This a PyFunt port of the code for the paper:
Perceptual Losses for Real-Time Style Transfer and Super-Resolution
Justin Johnson,
Alexandre Alahi,
Li Fei-Fei
To appear at ECCV 2016
The paper builds on A Neural Algorithm of Artistic Style by Leon A. Gatys, Alexander S. Ecker, and Matthias Bethge by training feedforward neural networks that apply artistic styles to images. After training, our feedforward networks can stylize images hundreds of times faster than the optimization-based method presented by Gatys et al.
This repository also includes an implementation of instance normalization as described in the paper Instance Normalization: The Missing Ingredient for Fast Stylization by Dmitry Ulyanov, Andrea Vedaldi, and Victor Lempitsky. This simple trick significantly improves the quality of feedforward style transfer models.
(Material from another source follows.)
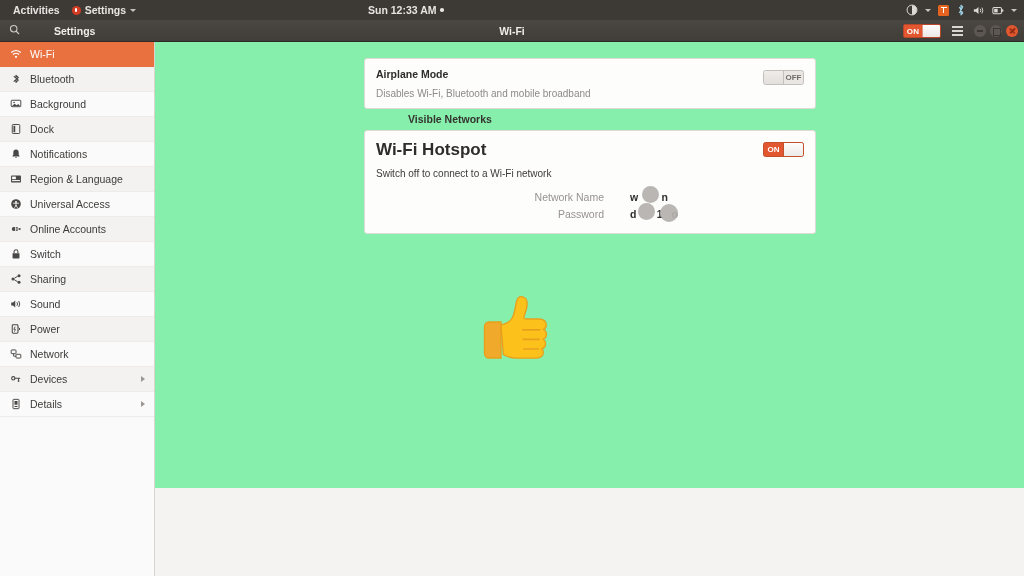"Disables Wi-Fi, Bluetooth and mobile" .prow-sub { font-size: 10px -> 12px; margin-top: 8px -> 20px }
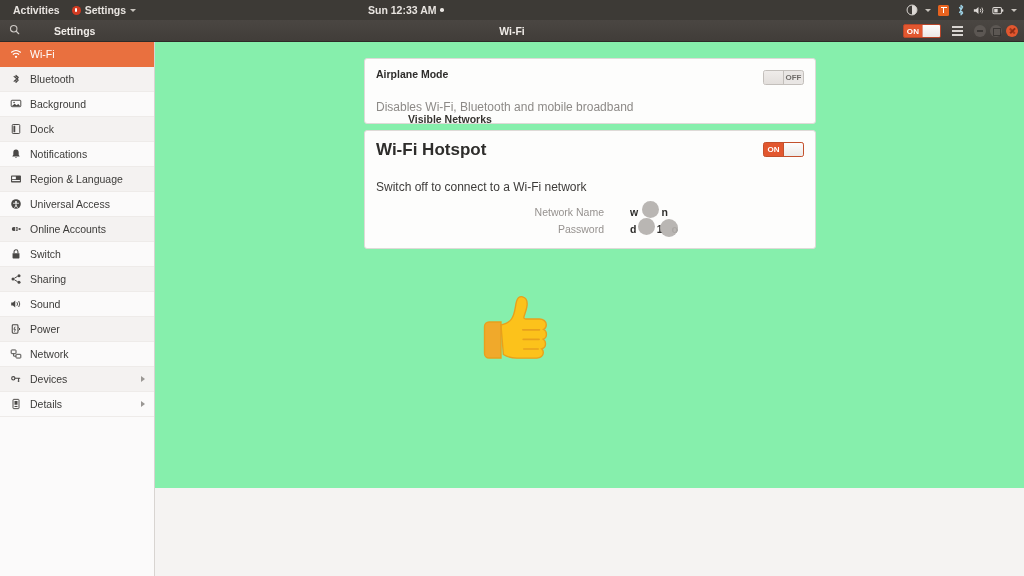"Visible Networks" .section-head { margin-left: 44px -> none }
Stylizing this image of the Stanford campus at a resolution of 1200x630 takes 50 milliseconds on a Pascal Titan X:
Check the full readme and the original lua+torch source code here: https://github.com/jcjohnson/fast-neural-style
If you find this code useful for your research, please cite
@inproceedings{Johnson2016Perceptual,
title={Perceptual losses for real-time style transfer and super-resolution},
author={Johnson, Justin and Alahi, Alexandre and Fei-Fei, Li},
booktitle={European Conference on Computer Vision},
year={2016}
}
pip install git+git://github.com/dnlcrl/PyFunt.git@dev
Download all pretrained style transfer models by running the script
bash models/download_style_transfer_models.sh
This will download ten model files (~200MB) to the folder models/
.
The script fast_neural_style.py
lets you use a trained model to stylize new images:
python fast_neural_style.py \
-model models/eccv16/starry_night.t7 \
-input_image images/content/chicago.jpg \
-output_image out.png
You can run the same model on an entire directory of images like this:
python fast_neural_style.lua \
-model models/eccv16/starry_night.t7 \
-input_dir images/content/ \
-output_dir out/
You can control the size of the output images using the -image_size
flag.
The full set of options for this script is described here.
You can check other examples of images generated with this code and PyFunt on Tumblr, here and here.